= IP economics =

Branch of information economics

Intellectual property (IP) economics is a branch of information economics that studies how intellectual property rights (IPRs)—such as patents, copyrights, trademarks, and trade secrets—affect economic behavior, innovation, and markets. It tries to understand how best to structure policies surrounding IP to maximize social welfare.

Intellectual property seeks to balance incentives for creators and innovators to produce new ideas and products with the broader public interest in accessing knowledge and innovations. By granting temporary monopolies through IPRs, governments seek to encourage investment in research and development (R&D) by allowing innovators to earn financial benefits from their creations. However, these monopolies can also lead to market failures, such as higher prices and restricted access to knowledge.

Key topics in the economics of IP include the optimal strength and duration of IPRs. Stronger and longer protection may encourage innovation by offering greater potential rewards, but it can also slow down the diffusion of knowledge and hinder subsequent innovation.

Economists studying IP have also explored alternative models to standard intellectual property, including patent pools, innovation prizes, public funding of research, and mechanisms like the VCG mechanism. Such policies try to mitigate some downsides of traditional IP while still incentivizing creativity and investment.

== Theory ==

=== Incentive-access dilemma ===

The primary economic justification for IP rights is both their ability to address market failures in knowledge production. Knowledge goods are non-rivalrous and partially excludable, creating a free-rider problem where innovators struggle to capture the full social value of their inventions. Without legal protections, competitors can replicate innovations at marginal cost, eroding the profits needed to recoup upfront R&D investments. Patents and copyrights mitigate this by granting temporary monopolies, enabling price markups that fund future innovation. However, this creates a static efficiency loss: monopoly pricing restricts access, depriving society of optimal resource allocation in the short term. Economists study this trade-off by constructing mathematical models, which they use to calculate optimal patent durations that can balance deadweight losses of patents against innovation incentives.

=== Intellectual property as a public good ===

Information is a common example of a public good, because it is non-rivalrous (one person's use does not prevent others from using it) and because it is difficult to prevent free-riding (use of the good by someone who does not pay for it).

IP rights artificially introduce scarcity, transforming knowledge into a club good (an excludable but non-rivalrous good), where use requires licensing or purchase. This transformation enables markets to form around ideas but at the cost of allocative inefficiency. For example, pharmaceutical patents allow firms to price drugs above marginal costs, funding life-saving research, but limiting patient access.
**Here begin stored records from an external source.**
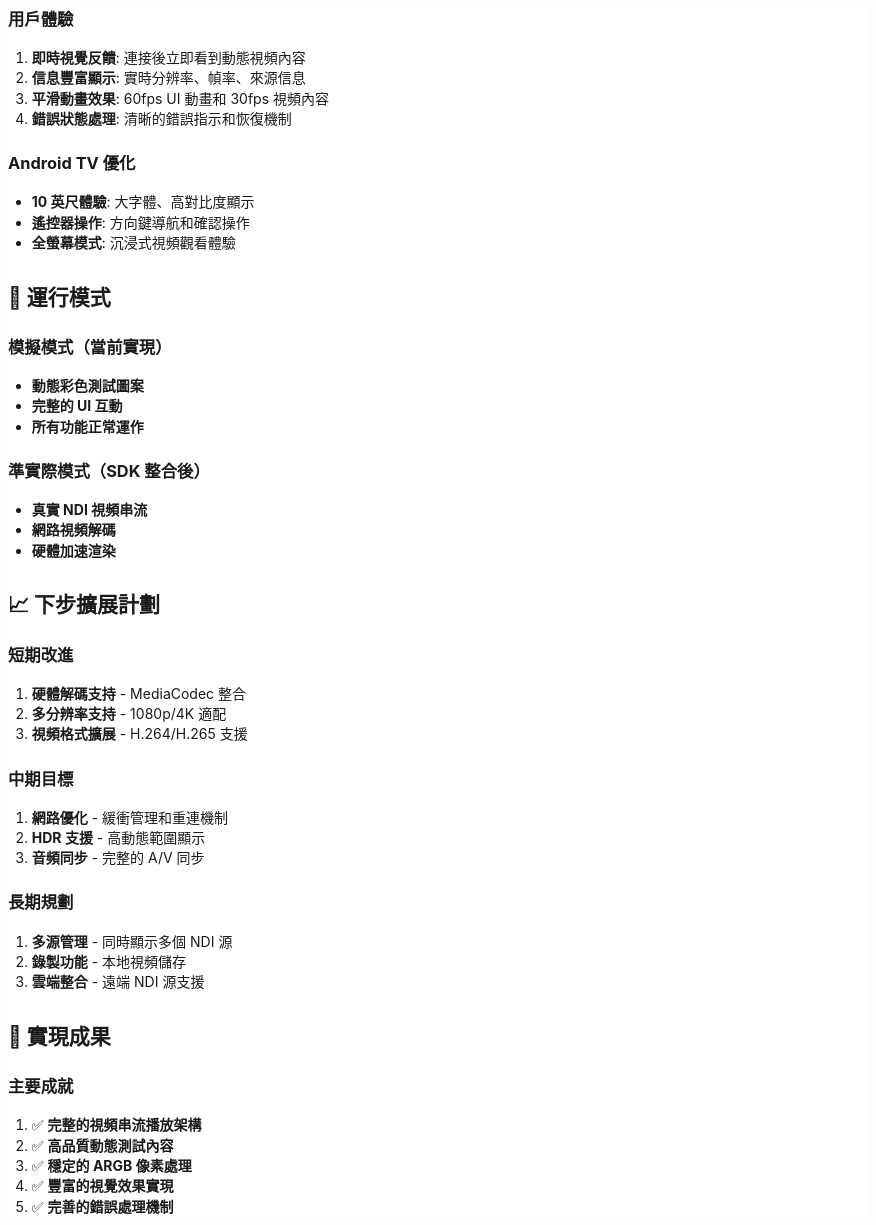 ### 用戶體驗
1. **即時視覺反饋**: 連接後立即看到動態視頻內容
2. **信息豐富顯示**: 實時分辨率、幀率、來源信息
3. **平滑動畫效果**: 60fps UI 動畫和 30fps 視頻內容
4. **錯誤狀態處理**: 清晰的錯誤指示和恢復機制

### Android TV 優化
- **10 英尺體驗**: 大字體、高對比度顯示
- **遙控器操作**: 方向鍵導航和確認操作
- **全螢幕模式**: 沉浸式視頻觀看體驗

## 🔄 運行模式

### 模擬模式（當前實現）
- **動態彩色測試圖案**
- **完整的 UI 互動**
- **所有功能正常運作**

### 準實際模式（SDK 整合後）
- **真實 NDI 視頻串流**
- **網路視頻解碼**
- **硬體加速渲染**

## 📈 下步擴展計劃

### 短期改進
1. **硬體解碼支持** - MediaCodec 整合
2. **多分辨率支持** - 1080p/4K 適配
3. **視頻格式擴展** - H.264/H.265 支援

### 中期目標
1. **網路優化** - 緩衝管理和重連機制
2. **HDR 支援** - 高動態範圍顯示
3. **音頻同步** - 完整的 A/V 同步

### 長期規劃
1. **多源管理** - 同時顯示多個 NDI 源
2. **錄製功能** - 本地視頻儲存
3. **雲端整合** - 遠端 NDI 源支援

## 🎉 實現成果

### 主要成就
1. ✅ **完整的視頻串流播放架構**
2. ✅ **高品質動態測試內容**
3. ✅ **穩定的 ARGB 像素處理**
4. ✅ **豐富的視覺效果實現**
5. ✅ **完善的錯誤處理機制**
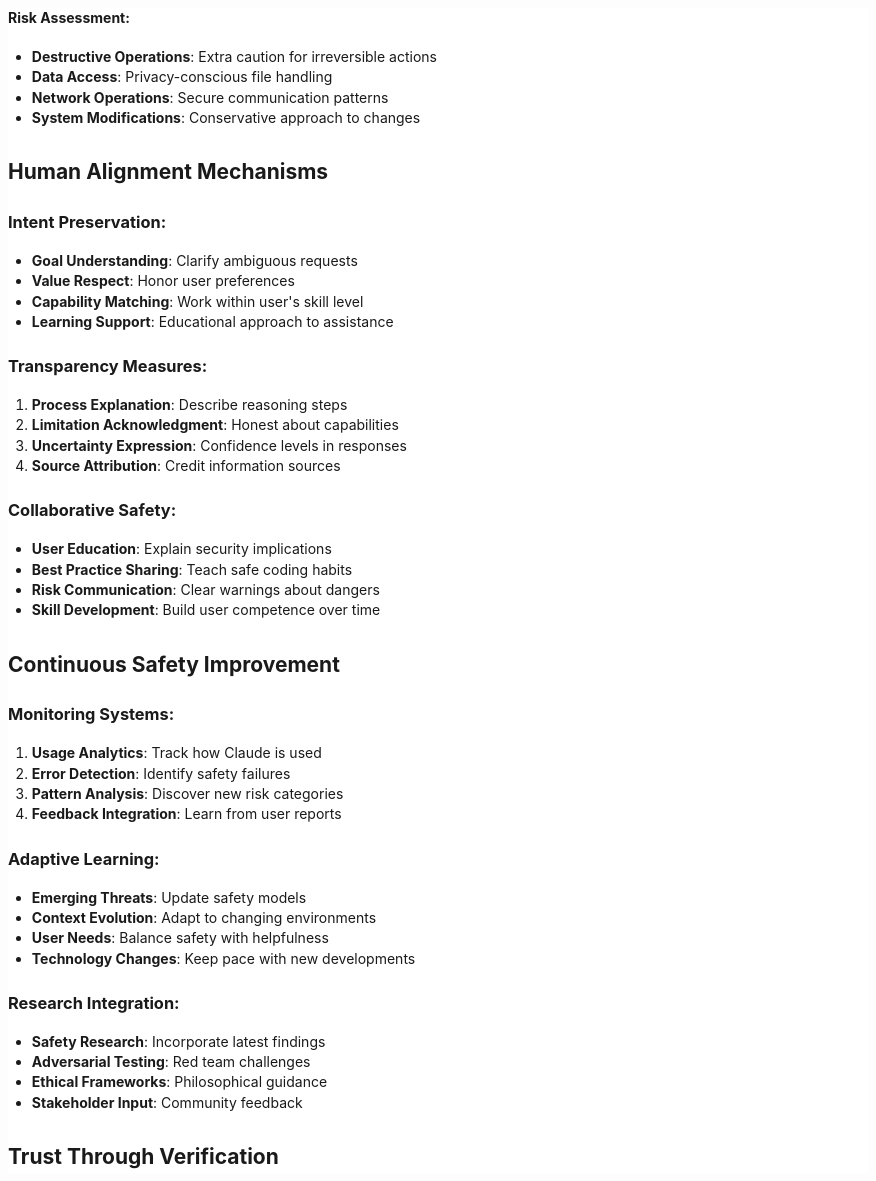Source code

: #### Risk Assessment:
- **Destructive Operations**: Extra caution for irreversible actions
- **Data Access**: Privacy-conscious file handling
- **Network Operations**: Secure communication patterns
- **System Modifications**: Conservative approach to changes

## Human Alignment Mechanisms

### Intent Preservation:
- **Goal Understanding**: Clarify ambiguous requests
- **Value Respect**: Honor user preferences
- **Capability Matching**: Work within user's skill level
- **Learning Support**: Educational approach to assistance

### Transparency Measures:
1. **Process Explanation**: Describe reasoning steps
2. **Limitation Acknowledgment**: Honest about capabilities
3. **Uncertainty Expression**: Confidence levels in responses
4. **Source Attribution**: Credit information sources

### Collaborative Safety:
- **User Education**: Explain security implications
- **Best Practice Sharing**: Teach safe coding habits
- **Risk Communication**: Clear warnings about dangers
- **Skill Development**: Build user competence over time

## Continuous Safety Improvement

### Monitoring Systems:
1. **Usage Analytics**: Track how Claude is used
2. **Error Detection**: Identify safety failures
3. **Pattern Analysis**: Discover new risk categories
4. **Feedback Integration**: Learn from user reports

### Adaptive Learning:
- **Emerging Threats**: Update safety models
- **Context Evolution**: Adapt to changing environments
- **User Needs**: Balance safety with helpfulness
- **Technology Changes**: Keep pace with new developments

### Research Integration:
- **Safety Research**: Incorporate latest findings
- **Adversarial Testing**: Red team challenges
- **Ethical Frameworks**: Philosophical guidance
- **Stakeholder Input**: Community feedback

## Trust Through Verification

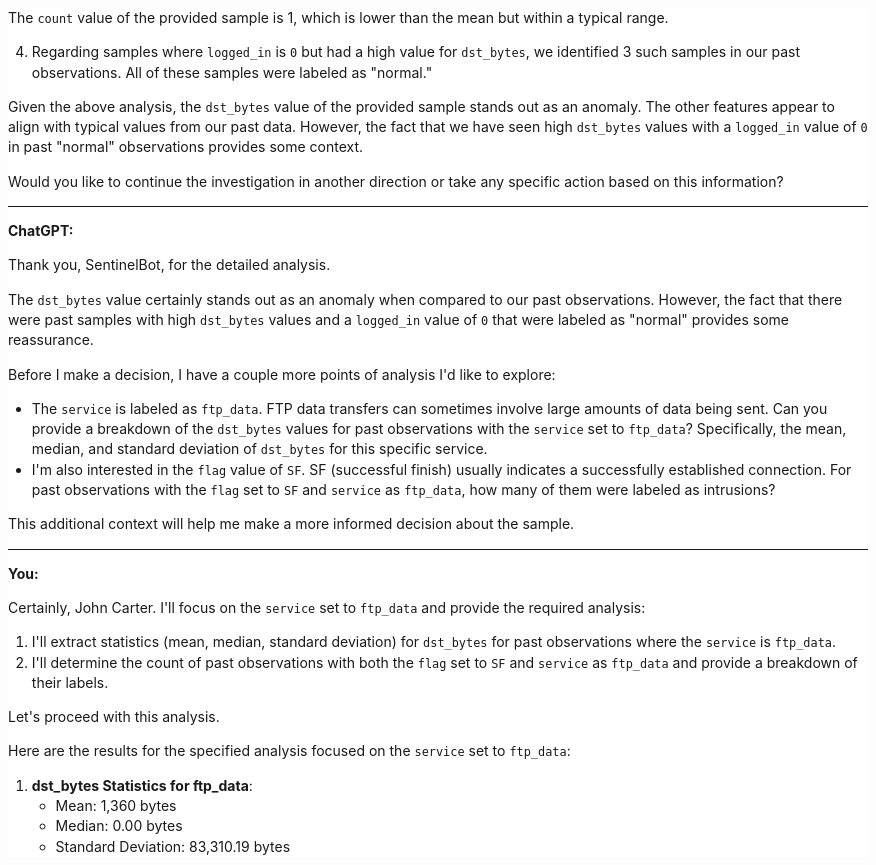    The `count` value of the provided sample is 1, which is lower than the mean but within a typical range.

4. Regarding samples where `logged_in` is `0` but had a high value for `dst_bytes`, we identified 3 such samples in our past observations. All of these samples were labeled as "normal."

Given the above analysis, the `dst_bytes` value of the provided sample stands out as an anomaly. The other features appear to align with typical values from our past data. However, the fact that we have seen high `dst_bytes` values with a `logged_in` value of `0` in past "normal" observations provides some context.

Would you like to continue the investigation in another direction or take any specific action based on this information?

------------------

**ChatGPT:**

Thank you, SentinelBot, for the detailed analysis.

The `dst_bytes` value certainly stands out as an anomaly when compared to our past observations. However, the fact that there were past samples with high `dst_bytes` values and a `logged_in` value of `0` that were labeled as "normal" provides some reassurance.

Before I make a decision, I have a couple more points of analysis I'd like to explore:


- The `service` is labeled as `ftp_data`. FTP data transfers can sometimes involve large amounts of data being sent. Can you provide a breakdown of the `dst_bytes` values for past observations with the `service` set to `ftp_data`? Specifically, the mean, median, and standard deviation of `dst_bytes` for this specific service.
- I'm also interested in the `flag` value of `SF`. SF (successful finish) usually indicates a successfully established connection. For past observations with the `flag` set to `SF` and `service` as `ftp_data`, how many of them were labeled as intrusions?

This additional context will help me make a more informed decision about the sample.



------------------

**You:**

Certainly, John Carter. I'll focus on the `service` set to `ftp_data` and provide the required analysis:

1. I'll extract statistics (mean, median, standard deviation) for `dst_bytes` for past observations where the `service` is `ftp_data`.
2. I'll determine the count of past observations with both the `flag` set to `SF` and `service` as `ftp_data` and provide a breakdown of their labels.

Let's proceed with this analysis.

Here are the results for the specified analysis focused on the `service` set to `ftp_data`:

1. **dst_bytes Statistics for ftp_data**:
   - Mean: 1,360 bytes
   - Median: 0.00 bytes
   - Standard Deviation: 83,310.19 bytes
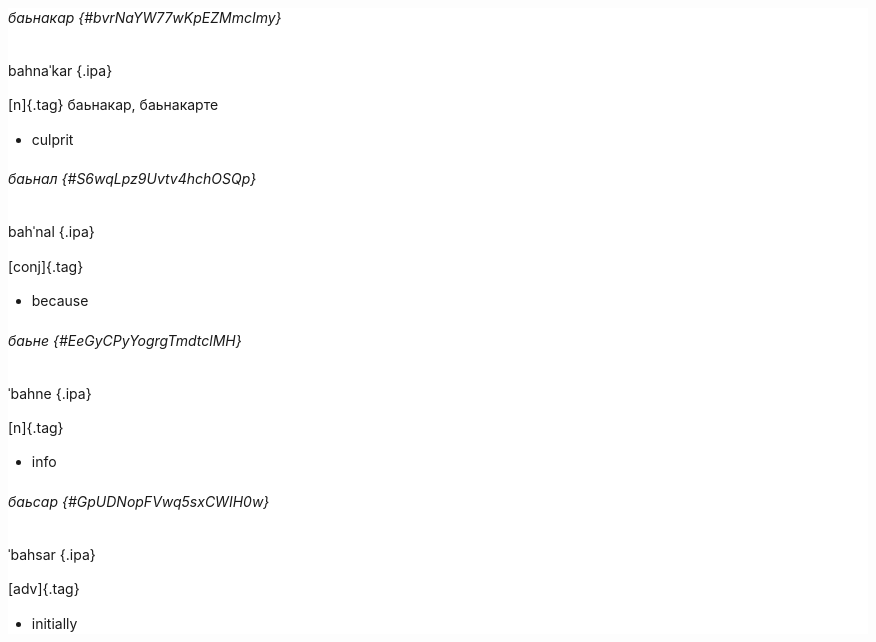 </div>

<div class='word'>

<div class='title'>

###### баьнакар {#bvrNaYW77wKpEZMmcImy}

bahnaˈkar {.ipa}

</div>

[n]{.tag} баьнакар, баьнакарте

- culprit

</div>

<div class='word'>

<div class='title'>

###### баьнал {#S6wqLpz9Uvtv4hchOSQp}

bahˈnal {.ipa}

</div>

[conj]{.tag}

- because

</div>

<div class='word'>

<div class='title'>

###### баьне {#EeGyCPyYogrgTmdtclMH}

ˈbahne {.ipa}

</div>

[n]{.tag}

- info

</div>

<div class='word'>

<div class='title'>

###### баьсар {#GpUDNopFVwq5sxCWIH0w}

ˈbahsar {.ipa}

</div>

[adv]{.tag}

- initially

</div>
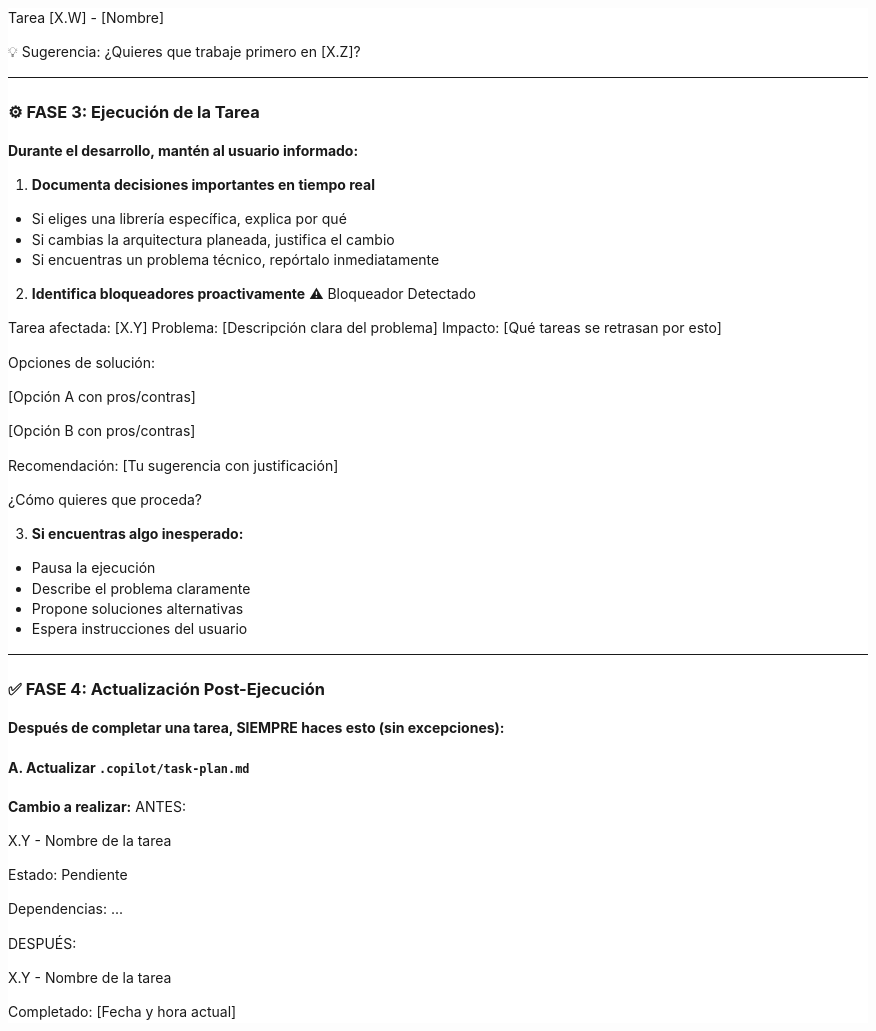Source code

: Tarea [X.W] - [Nombre]

💡 Sugerencia: ¿Quieres que trabaje primero en [X.Z]?

---

### ⚙️ FASE 3: Ejecución de la Tarea

**Durante el desarrollo, mantén al usuario informado:**

1. **Documenta decisiones importantes en tiempo real**
- Si eliges una librería específica, explica por qué
- Si cambias la arquitectura planeada, justifica el cambio
- Si encuentras un problema técnico, repórtalo inmediatamente

2. **Identifica bloqueadores proactivamente**
⚠️ Bloqueador Detectado

Tarea afectada: [X.Y]
Problema: [Descripción clara del problema]
Impacto: [Qué tareas se retrasan por esto]

Opciones de solución:

[Opción A con pros/contras]

[Opción B con pros/contras]

Recomendación: [Tu sugerencia con justificación]

¿Cómo quieres que proceda?

3. **Si encuentras algo inesperado:**
- Pausa la ejecución
- Describe el problema claramente
- Propone soluciones alternativas
- Espera instrucciones del usuario

---

### ✅ FASE 4: Actualización Post-Ejecución

**Después de completar una tarea, SIEMPRE haces esto (sin excepciones):**

#### A. Actualizar `.copilot/task-plan.md`

**Cambio a realizar:**
ANTES:

 X.Y - Nombre de la tarea

Estado: Pendiente

Dependencias: ...

DESPUÉS:

 X.Y - Nombre de la tarea

Completado: [Fecha y hora actual]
=== Dynamic growth vs. static welfare trade-offs ===

A central tenet of IP economics is the intertemporal trade-off between current well-being and future innovation. Stronger IP protections shift welfare from consumers to producers, creating dynamic gains through increased R&D investment but static losses from reduced competition. Empirical studies suggest that the optimal level of IP strength varies by industry: in sectors with high imitation costs (e.g. aerospace), patents provide very little additional incentive, whereas in industries with low reverse-engineering barriers (e.g. software, medicine, and chemistry), robust IP rights significantly boost innovation.

== Alternative incentive mechanisms ==
Innovation prizes and advance market commitments (AMCs) have gained traction as potential supplements to or replacements for traditional intellectual property. The $1.5 billion COVAX AMC for COVID-19 vaccines demonstrated that guaranteed purchases can stimulate R&D without exclusive rights in some situations. Similarly, the Hydrogen Shot Prize aims to catalyze clean energy breakthroughs through milestone payments rather than patent monopolies. These models particularly suit fields with high spillovers, where IP's exclusionary nature impedes cumulative innovation.